(Stored data)
# # #

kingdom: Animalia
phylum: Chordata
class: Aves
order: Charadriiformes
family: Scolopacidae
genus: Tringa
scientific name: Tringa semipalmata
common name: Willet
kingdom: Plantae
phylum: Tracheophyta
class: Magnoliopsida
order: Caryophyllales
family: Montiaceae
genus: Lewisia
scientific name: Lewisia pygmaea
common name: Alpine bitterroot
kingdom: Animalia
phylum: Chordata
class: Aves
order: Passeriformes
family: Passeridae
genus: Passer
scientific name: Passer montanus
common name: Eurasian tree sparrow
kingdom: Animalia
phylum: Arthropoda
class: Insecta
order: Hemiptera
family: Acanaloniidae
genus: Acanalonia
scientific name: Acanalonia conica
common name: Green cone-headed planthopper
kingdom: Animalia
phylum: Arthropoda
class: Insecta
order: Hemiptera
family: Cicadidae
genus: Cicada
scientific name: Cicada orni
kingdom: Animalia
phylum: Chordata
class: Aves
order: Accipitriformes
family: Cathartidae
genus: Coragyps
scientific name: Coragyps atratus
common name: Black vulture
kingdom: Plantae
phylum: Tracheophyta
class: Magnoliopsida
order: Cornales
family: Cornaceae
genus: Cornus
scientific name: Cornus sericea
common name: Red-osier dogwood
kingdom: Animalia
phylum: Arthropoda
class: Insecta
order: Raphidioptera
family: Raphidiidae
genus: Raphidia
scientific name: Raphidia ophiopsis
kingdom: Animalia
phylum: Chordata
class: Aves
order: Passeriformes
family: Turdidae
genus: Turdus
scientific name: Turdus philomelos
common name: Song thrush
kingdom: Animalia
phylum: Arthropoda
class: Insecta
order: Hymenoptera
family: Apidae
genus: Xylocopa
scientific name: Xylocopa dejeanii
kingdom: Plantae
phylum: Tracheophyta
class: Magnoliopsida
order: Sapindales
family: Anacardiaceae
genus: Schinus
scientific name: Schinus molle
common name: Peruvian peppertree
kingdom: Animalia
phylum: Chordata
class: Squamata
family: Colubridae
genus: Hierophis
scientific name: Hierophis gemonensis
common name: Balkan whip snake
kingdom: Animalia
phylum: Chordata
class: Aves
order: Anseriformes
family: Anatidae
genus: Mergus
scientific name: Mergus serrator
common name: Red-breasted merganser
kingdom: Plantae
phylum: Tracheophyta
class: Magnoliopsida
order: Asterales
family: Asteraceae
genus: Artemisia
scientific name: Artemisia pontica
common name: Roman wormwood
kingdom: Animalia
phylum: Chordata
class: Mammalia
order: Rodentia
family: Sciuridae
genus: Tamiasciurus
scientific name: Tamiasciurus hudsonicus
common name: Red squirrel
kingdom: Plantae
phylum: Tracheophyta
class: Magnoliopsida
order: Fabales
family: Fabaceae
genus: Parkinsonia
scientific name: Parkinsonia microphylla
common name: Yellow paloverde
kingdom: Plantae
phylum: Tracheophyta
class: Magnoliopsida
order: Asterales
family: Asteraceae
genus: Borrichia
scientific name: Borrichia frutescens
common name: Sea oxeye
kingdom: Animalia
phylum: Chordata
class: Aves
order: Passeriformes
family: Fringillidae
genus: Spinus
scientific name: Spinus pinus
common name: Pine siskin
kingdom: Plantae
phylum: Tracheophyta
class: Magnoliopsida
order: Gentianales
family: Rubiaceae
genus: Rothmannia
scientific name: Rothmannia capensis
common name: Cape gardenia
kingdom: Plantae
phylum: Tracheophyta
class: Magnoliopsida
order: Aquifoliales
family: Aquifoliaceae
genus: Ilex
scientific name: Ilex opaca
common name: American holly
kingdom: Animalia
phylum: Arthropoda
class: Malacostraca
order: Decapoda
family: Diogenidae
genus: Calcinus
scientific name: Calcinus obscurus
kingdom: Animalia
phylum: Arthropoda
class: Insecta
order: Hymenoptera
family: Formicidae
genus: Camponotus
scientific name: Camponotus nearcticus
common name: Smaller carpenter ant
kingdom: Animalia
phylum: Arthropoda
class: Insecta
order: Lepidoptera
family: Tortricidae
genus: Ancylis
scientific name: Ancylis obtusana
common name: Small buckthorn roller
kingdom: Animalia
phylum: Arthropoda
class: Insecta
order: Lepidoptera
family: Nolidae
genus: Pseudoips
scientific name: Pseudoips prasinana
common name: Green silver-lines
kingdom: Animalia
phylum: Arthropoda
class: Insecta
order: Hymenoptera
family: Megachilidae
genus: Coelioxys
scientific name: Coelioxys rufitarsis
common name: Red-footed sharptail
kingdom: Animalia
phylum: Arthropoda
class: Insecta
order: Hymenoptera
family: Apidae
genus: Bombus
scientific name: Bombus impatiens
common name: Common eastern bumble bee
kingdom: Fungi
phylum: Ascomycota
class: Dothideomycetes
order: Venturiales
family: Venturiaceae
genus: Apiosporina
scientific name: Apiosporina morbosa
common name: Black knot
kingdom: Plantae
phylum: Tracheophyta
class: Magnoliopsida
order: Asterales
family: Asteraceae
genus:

# # #

> [AIM]
Put every line of the material above into a JSON list of strings, one string per line, with blank lines left out.

> [TASK RESULT]
[
  "kingdom: Animalia",
  "phylum: Chordata",
  "class: Aves",
  "order: Charadriiformes",
  "family: Scolopacidae",
  "genus: Tringa",
  "scientific name: Tringa semipalmata",
  "common name: Willet",
  "kingdom: Plantae",
  "phylum: Tracheophyta",
  "class: Magnoliopsida",
  "order: Caryophyllales",
  "family: Montiaceae",
  "genus: Lewisia",
  "scientific name: Lewisia pygmaea",
  "common name: Alpine bitterroot",
  "kingdom: Animalia",
  "phylum: Chordata",
  "class: Aves",
  "order: Passeriformes",
  "family: Passeridae",
  "genus: Passer",
  "scientific name: Passer montanus",
  "common name: Eurasian tree sparrow",
  "kingdom: Animalia",
  "phylum: Arthropoda",
  "class: Insecta",
  "order: Hemiptera",
  "family: Acanaloniidae",
  "genus: Acanalonia",
  "scientific name: Acanalonia conica",
  "common name: Green cone-headed planthopper",
  "kingdom: Animalia",
  "phylum: Arthropoda",
  "class: Insecta",
  "order: Hemiptera",
  "family: Cicadidae",
  "genus: Cicada",
  "scientific name: Cicada orni",
  "kingdom: Animalia",
  "phylum: Chordata",
  "class: Aves",
  "order: Accipitriformes",
  "family: Cathartidae",
  "genus: Coragyps",
  "scientific name: Coragyps atratus",
  "common name: Black vulture",
  "kingdom: Plantae",
  "phylum: Tracheophyta",
  "class: Magnoliopsida",
  "order: Cornales",
  "family: Cornaceae",
  "genus: Cornus",
  "scientific name: Cornus sericea",
  "common name: Red-osier dogwood",
  "kingdom: Animalia",
  "phylum: Arthropoda",
  "class: Insecta",
  "order: Raphidioptera",
  "family: Raphidiidae",
  "genus: Raphidia",
  "scientific name: Raphidia ophiopsis",
  "kingdom: Animalia",
  "phylum: Chordata",
  "class: Aves",
  "order: Passeriformes",
  "family: Turdidae",
  "genus: Turdus",
  "scientific name: Turdus philomelos",
  "common name: Song thrush",
  "kingdom: Animalia",
  "phylum: Arthropoda",
  "class: Insecta",
  "order: Hymenoptera",
  "family: Apidae",
  "genus: Xylocopa",
  "scientific name: Xylocopa dejeanii",
  "kingdom: Plantae",
  "phylum: Tracheophyta",
  "class: Magnoliopsida",
  "order: Sapindales",
  "family: Anacardiaceae",
  "genus: Schinus",
  "scientific name: Schinus molle",
  "common name: Peruvian peppertree",
  "kingdom: Animalia",
  "phylum: Chordata",
  "class: Squamata",
  "family: Colubridae",
  "genus: Hierophis",
  "scientific name: Hierophis gemonensis",
  "common name: Balkan whip snake",
  "kingdom: Animalia",
  "phylum: Chordata",
  "class: Aves",
  "order: Anseriformes",
  "family: Anatidae",
  "genus: Mergus",
  "scientific name: Mergus serrator",
  "common name: Red-breasted merganser",
  "kingdom: Plantae",
  "phylum: Tracheophyta",
  "class: Magnoliopsida",
  "order: Asterales",
  "family: Asteraceae",
  "genus: Artemisia",
  "scientific name: Artemisia pontica",
  "common name: Roman wormwood",
  "kingdom: Animalia",
  "phylum: Chordata",
  "class: Mammalia",
  "order: Rodentia",
  "family: Sciuridae",
  "genus: Tamiasciurus",
  "scientific name: Tamiasciurus hudsonicus",
  "common name: Red squirrel",
  "kingdom: Plantae",
  "phylum: Tracheophyta",
  "class: Magnoliopsida",
  "order: Fabales",
  "family: Fabaceae",
  "genus: Parkinsonia",
  "scientific name: Parkinsonia microphylla",
  "common name: Yellow paloverde",
  "kingdom: Plantae",
  "phylum: Tracheophyta",
  "class: Magnoliopsida",
  "order: Asterales",
  "family: Asteraceae",
  "genus: Borrichia",
  "scientific name: Borrichia frutescens",
  "common name: Sea oxeye",
  "kingdom: Animalia",
  "phylum: Chordata",
  "class: Aves",
  "order: Passeriformes",
  "family: Fringillidae",
  "genus: Spinus",
  "scientific name: Spinus pinus",
  "common name: Pine siskin",
  "kingdom: Plantae",
  "phylum: Tracheophyta",
  "class: Magnoliopsida",
  "order: Gentianales",
  "family: Rubiaceae",
  "genus: Rothmannia",
  "scientific name: Rothmannia capensis",
  "common name: Cape gardenia",
  "kingdom: Plantae",
  "phylum: Tracheophyta",
  "class: Magnoliopsida",
  "order: Aquifoliales",
  "family: Aquifoliaceae",
  "genus: Ilex",
  "scientific name: Ilex opaca",
  "common name: American holly",
  "kingdom: Animalia",
  "phylum: Arthropoda",
  "class: Malacostraca",
  "order: Decapoda",
  "family: Diogenidae",
  "genus: Calcinus",
  "scientific name: Calcinus obscurus",
  "kingdom: Animalia",
  "phylum: Arthropoda",
  "class: Insecta",
  "order: Hymenoptera",
  "family: Formicidae",
  "genus: Camponotus",
  "scientific name: Camponotus nearcticus",
  "common name: Smaller carpenter ant",
  "kingdom: Animalia",
  "phylum: Arthropoda",
  "class: Insecta",
  "order: Lepidoptera",
  "family: Tortricidae",
  "genus: Ancylis",
  "scientific name: Ancylis obtusana",
  "common name: Small buckthorn roller",
  "kingdom: Animalia",
  "phylum: Arthropoda",
  "class: Insecta",
  "order: Lepidoptera",
  "family: Nolidae",
  "genus: Pseudoips",
  "scientific name: Pseudoips prasinana",
  "common name: Green silver-lines",
  "kingdom: Animalia",
  "phylum: Arthropoda",
  "class: Insecta",
  "order: Hymenoptera",
  "family: Megachilidae",
  "genus: Coelioxys",
  "scientific name: Coelioxys rufitarsis",
  "common name: Red-footed sharptail",
  "kingdom: Animalia",
  "phylum: Arthropoda",
  "class: Insecta",
  "order: Hymenoptera",
  "family: Apidae",
  "genus: Bombus",
  "scientific name: Bombus impatiens",
  "common name: Common eastern bumble bee",
  "kingdom: Fungi",
  "phylum: Ascomycota",
  "class: Dothideomycetes",
  "order: Venturiales",
  "family: Venturiaceae",
  "genus: Apiosporina",
  "scientific name: Apiosporina morbosa",
  "common name: Black knot",
  "kingdom: Plantae",
  "phylum: Tracheophyta",
  "class: Magnoliopsida",
  "order: Asterales",
  "family: Asteraceae",
  "genus:"
]